■ STUDY TEXT
Zesty Refried Beans (use sprouted & cooked black or pinto beans instead of merely soaked & cooked beans)
If you want to sprout rice or beans for added nutrition, follow the instructions for “Rice and Legumes” below.
If you want to sprout wheat berries, barley, rye, or other traditional bread-grains, follow the “How to Sprout Wheat Berries” instructions following.
HOW TO SPROUT WHEAT BERRIES (AND OTHER GRAINS*):
My local health food store carries wheat berries. I get the Bob’s Red Mill kind: It sells in the store for less than $3 for 4 cups. It’s possible your local grocery store may have them if they carry that brand of product. (*Make sure if you buy grains to sprout that they have not been degerminated or “pearled”: pearled barley, for example, will not sprout.)
To soak wheat berries you need a large jar (quart size or larger), a canning ring, a mesh, and a bowl or other large container to prop the jar at a downward angle. My local Meijer carries some canning equipment. Your local health food store may sell a sprouting jar, but it is cheaper to make your own. I use an old 3lb honey jar, an old canning ring, and for the mesh I snipped a square of the wrapper I bought my garlic in (I’ve used cheesecloth before too…anything that will let water out but keep the wheat berries in)! I use a tall, large, rectangular Tupperware tub to prop the jar.
STEP ONE: ASSEMBLE. Put 1 cup wheat berries into the jar, put mesh over jar opening, and secure mesh with canning ring.
STEP TWO: RINSE. Fill with cool water and slosh berries around in it to rinse. Empty water out of jar through the mesh screen.
STEP THREE: SOAK. Refill with water to soak the berries for 8-12 hours (overnight) in cool or room temp water (not too hot or cold). When soaking is finished, empty water out of jar through the mesh screen. PLACE JAR AT A DOWNWARD ANGLE IN A LARGER CONTAINER SO THAT THE WHEAT BERRIES MAY DRAIN WITHOUT COVERING MORE THAN HALF THE SCREEN (allows air in the jar to prevent molding).
STEP FOUR: RINSE REGULARLY. Rinse the berries every 8-12 hours to keep moist by repeating step two. Place jar at downward angle in the container each time. Examine sprout growth each time: if the sprouts are 1/4″ long, do not rinse again.
This is a remarkably simple process and it only takes about 32 hours to complete: if you rinse and soak the berries before bed on day 1, day 2 can be spent growing; the sprouts will be long enough before bed on day 2 so they won’t require another rinse. When you wake up on day 3, you can process them.

■ REQUIRED ACTION
Copy the wheat berry sprouting text again, starting at "STEP ONE: ASSEMBLE." and ending at "to prevent molding).", but swap "mesh" for "cheesecloth".

■ RECORD EXTRACTS
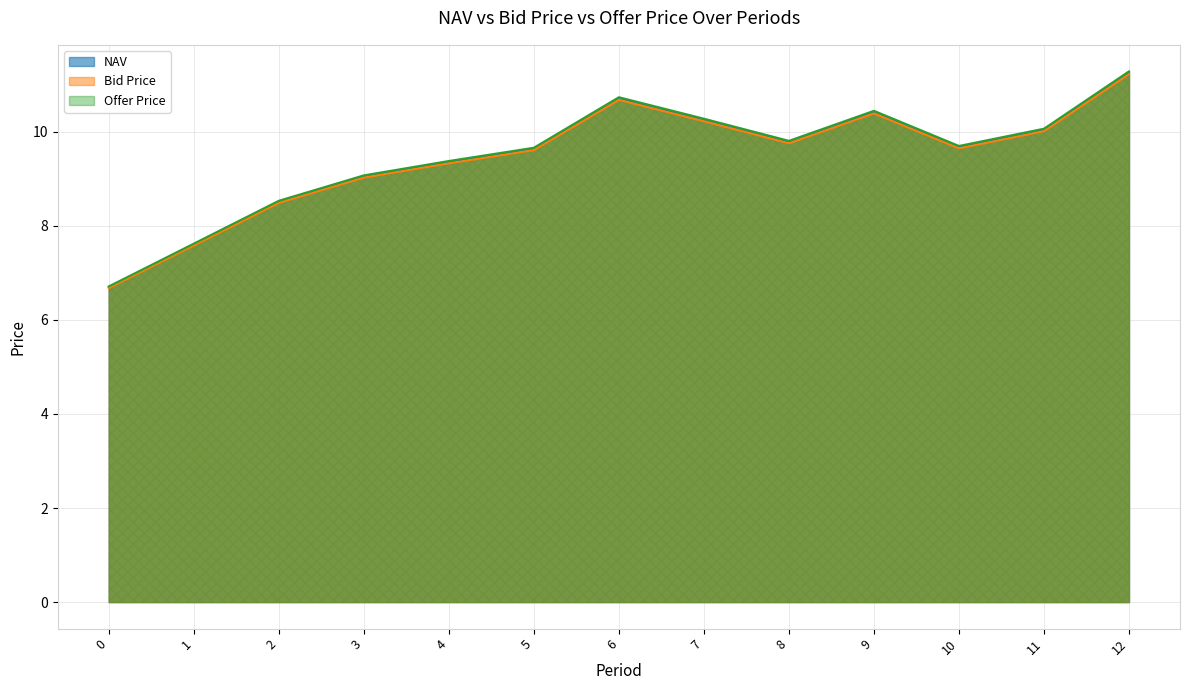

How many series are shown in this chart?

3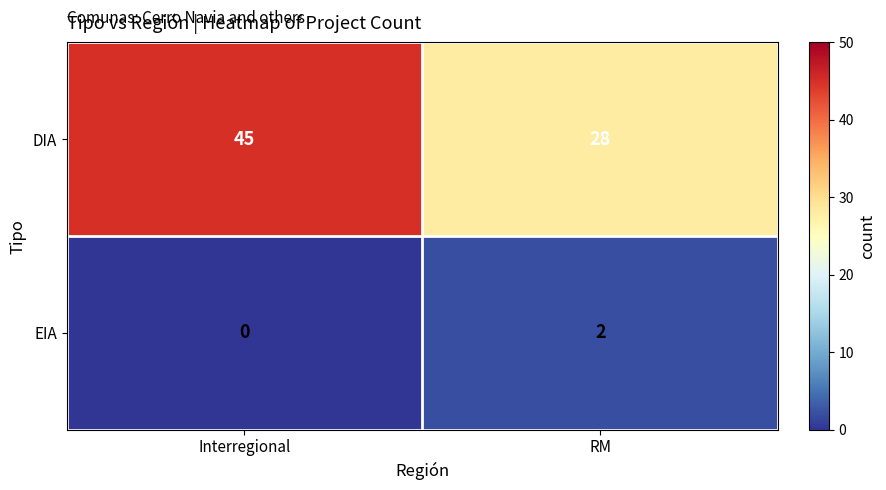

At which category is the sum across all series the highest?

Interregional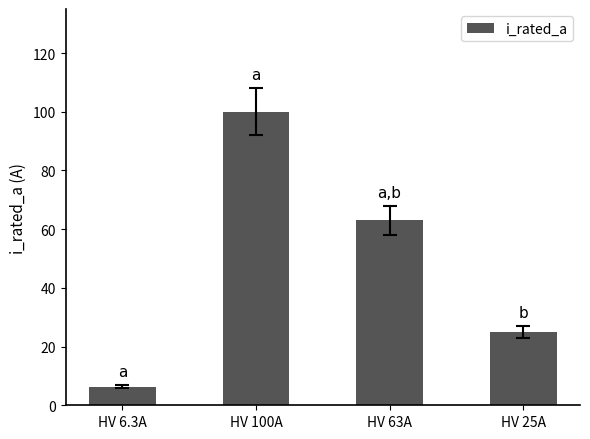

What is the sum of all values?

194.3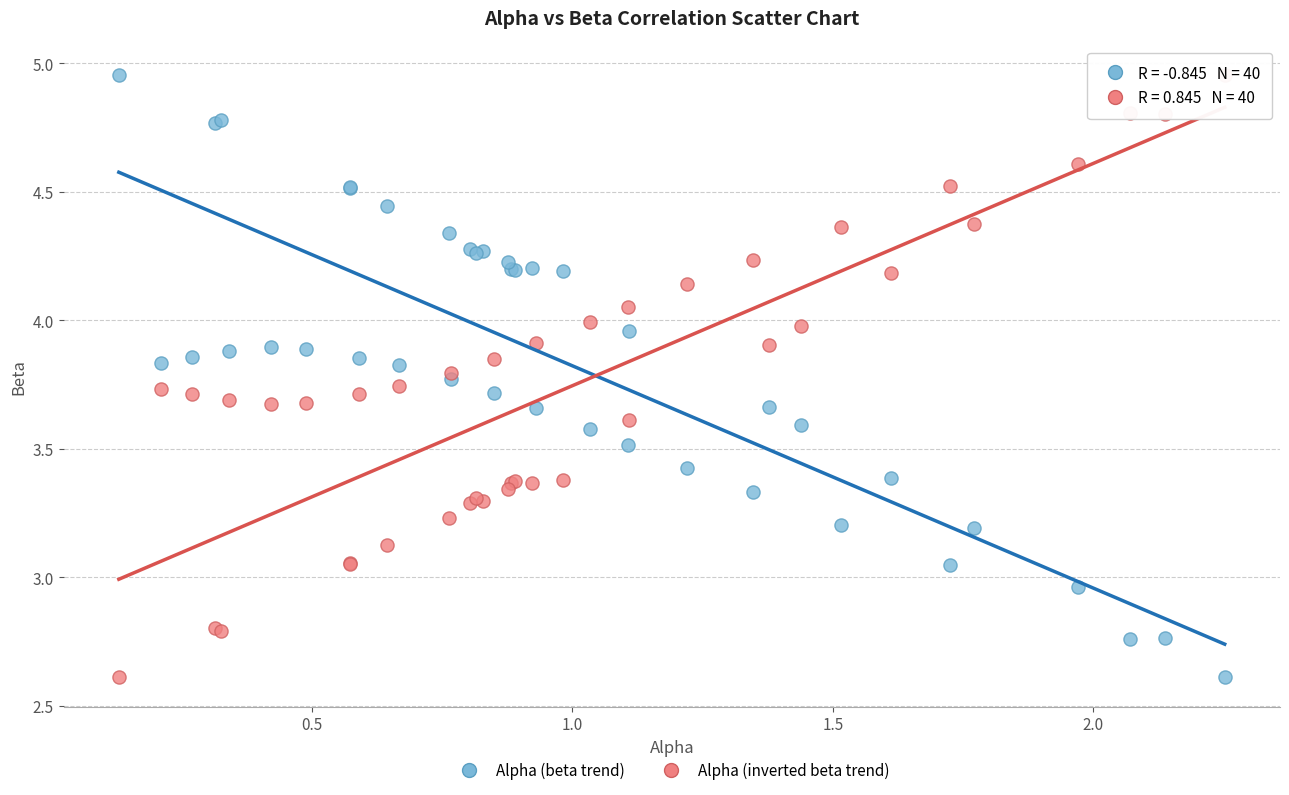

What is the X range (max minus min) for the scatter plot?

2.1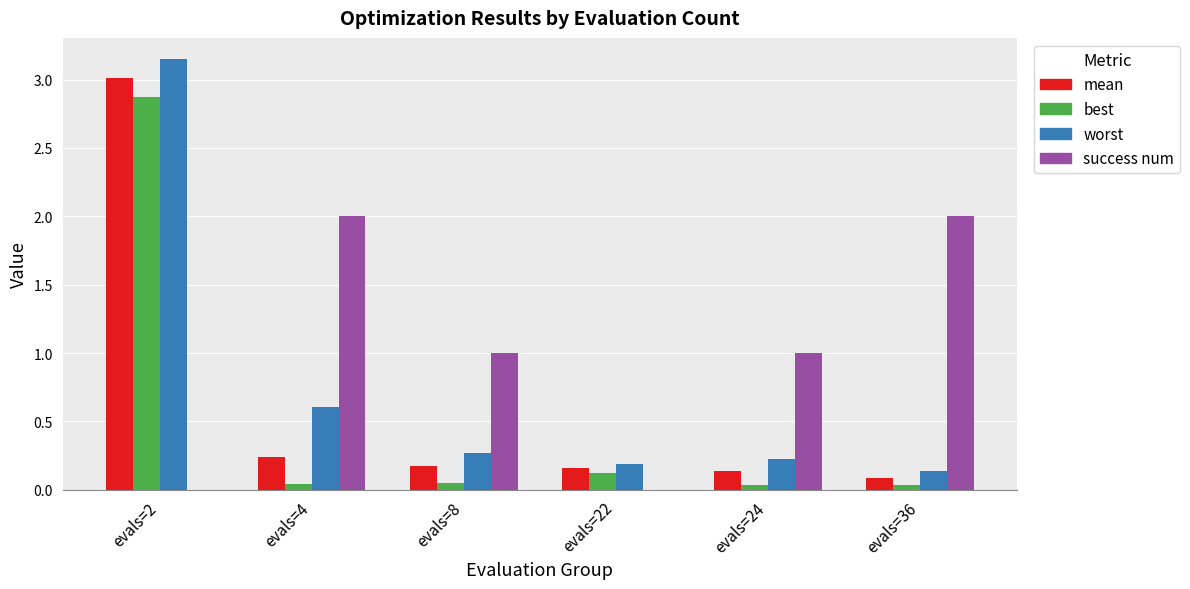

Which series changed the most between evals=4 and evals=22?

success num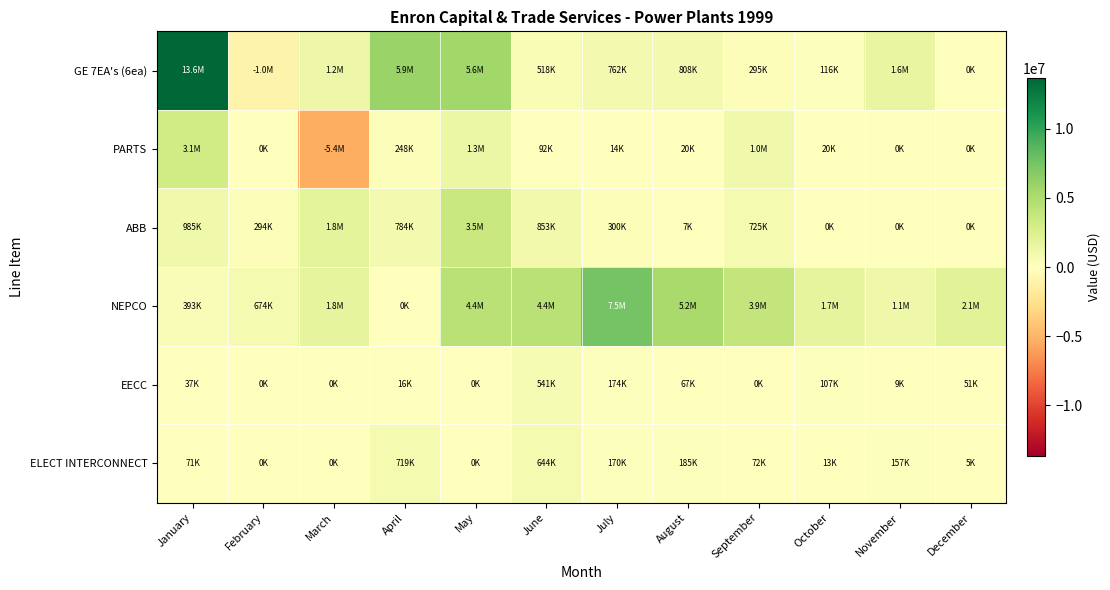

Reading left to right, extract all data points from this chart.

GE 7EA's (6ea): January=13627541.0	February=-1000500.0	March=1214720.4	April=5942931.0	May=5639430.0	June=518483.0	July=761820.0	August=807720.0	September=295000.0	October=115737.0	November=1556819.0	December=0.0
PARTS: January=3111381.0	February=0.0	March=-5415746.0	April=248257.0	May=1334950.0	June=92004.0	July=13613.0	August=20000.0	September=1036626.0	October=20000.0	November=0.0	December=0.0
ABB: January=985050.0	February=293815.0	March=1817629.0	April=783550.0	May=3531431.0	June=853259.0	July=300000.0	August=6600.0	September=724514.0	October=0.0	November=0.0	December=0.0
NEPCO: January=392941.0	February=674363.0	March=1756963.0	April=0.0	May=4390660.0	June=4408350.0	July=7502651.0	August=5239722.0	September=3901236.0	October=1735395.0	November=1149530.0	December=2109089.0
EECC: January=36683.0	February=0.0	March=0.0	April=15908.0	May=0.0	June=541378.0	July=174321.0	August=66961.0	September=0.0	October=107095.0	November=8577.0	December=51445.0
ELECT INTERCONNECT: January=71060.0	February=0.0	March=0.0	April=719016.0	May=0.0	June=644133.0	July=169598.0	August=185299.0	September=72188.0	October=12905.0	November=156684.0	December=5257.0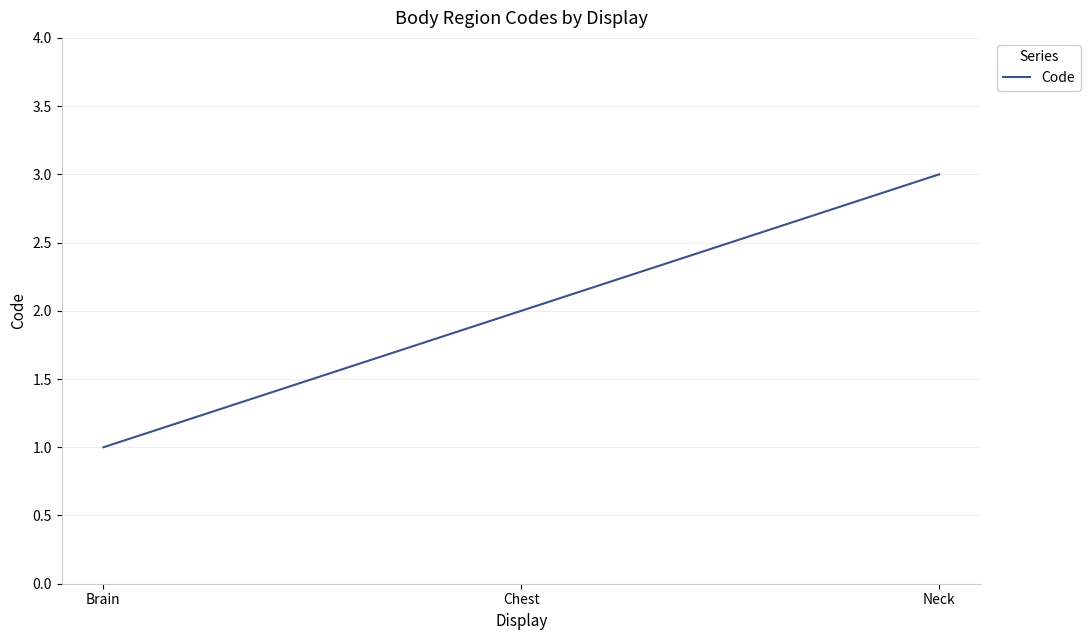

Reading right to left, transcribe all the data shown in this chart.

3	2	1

■ ANSWER TO THE EXERCISE
STEP ONE: ASSEMBLE. Put 1 cup wheat berries into the jar, put cheesecloth over jar opening, and secure cheesecloth with canning ring.
STEP TWO: RINSE. Fill with cool water and slosh berries around in it to rinse. Empty water out of jar through the cheesecloth screen.
STEP THREE: SOAK. Refill with water to soak the berries for 8-12 hours (overnight) in cool or room temp water (not too hot or cold). When soaking is finished, empty water out of jar through the cheesecloth screen. PLACE JAR AT A DOWNWARD ANGLE IN A LARGER CONTAINER SO THAT THE WHEAT BERRIES MAY DRAIN WITHOUT COVERING MORE THAN HALF THE SCREEN (allows air in the jar to prevent molding).